Sunday, November 22, 2009
...that should not be indulged in lightly
Sharing food with another human being is an intimate act that should not be indulged in lightly.
There is something about sharing food and tradition that nourishes more than just our bodies. I'll be one of those 41 million Americans who travels more than 50 miles from home to celebrate Thanksgiving Day. According to AAA, the average trip by car is 214 miles, and it is a fact that the airline industry counts it as the most traveled holiday season of the year, every year.
But how many of us will be truly thankful for what this year is, and be aware that next year may not be the same?
My daughter called yesterday to discuss her potatoes au gratin and caramel apple cheesecake. But her grandfather, for the first time in her life, won't be with us at our table.
I'll be taking the holiday sweet potatoes, a spinach or broccoli salad, and another dish I haven't yet decided on.
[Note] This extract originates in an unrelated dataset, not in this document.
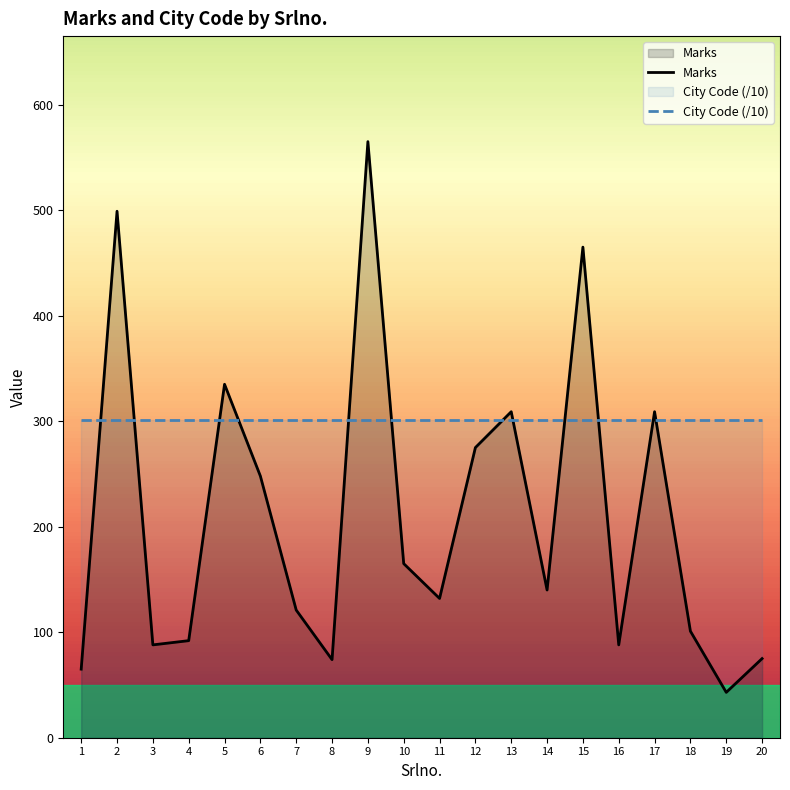

Which series changed the most between 6 and 19?

Marks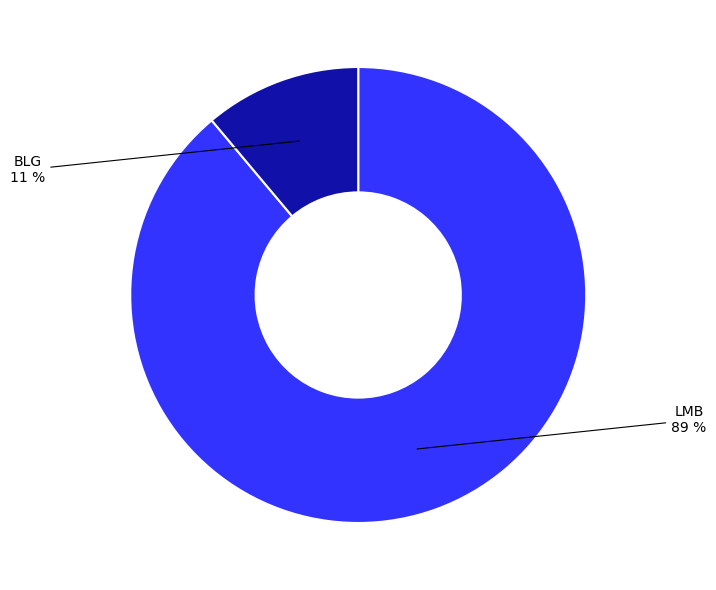

Count the number of slices in the pie.

2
And of course, we'll have the turkey and cornbread dressing and gravy and fresh greens and pumpkin pie and chocolate pie and pecan pie and fresh cranberry sauce and a corn casserole and....and....and...
But one of my sons will have to work, and won't be with us at our table.
And the beloved aunt and uncle and cousin will be somewhere else for the first year in all the years I can remember.
Even though we protest if one of the traditional recipes is altered, or even worse, doesn't make an appearance at all, we know it is not about the food. It's about family and tradition. So let us not enter into this special day without deliberate consciousness and mindfulness. Let's make it "...an intimate act that should not be indulged in lightly."
We must remember we do not know what next year will bring. We must take nothing for granted. Let's be thankful for our families and friends, and for each individual who shares the day. Let's remember our soldiers, and the homeless, and the unemployed. Let's pray for those who don't have a place to go.
And when we pray, let's make it an intimate act that should not be indulged in lightly.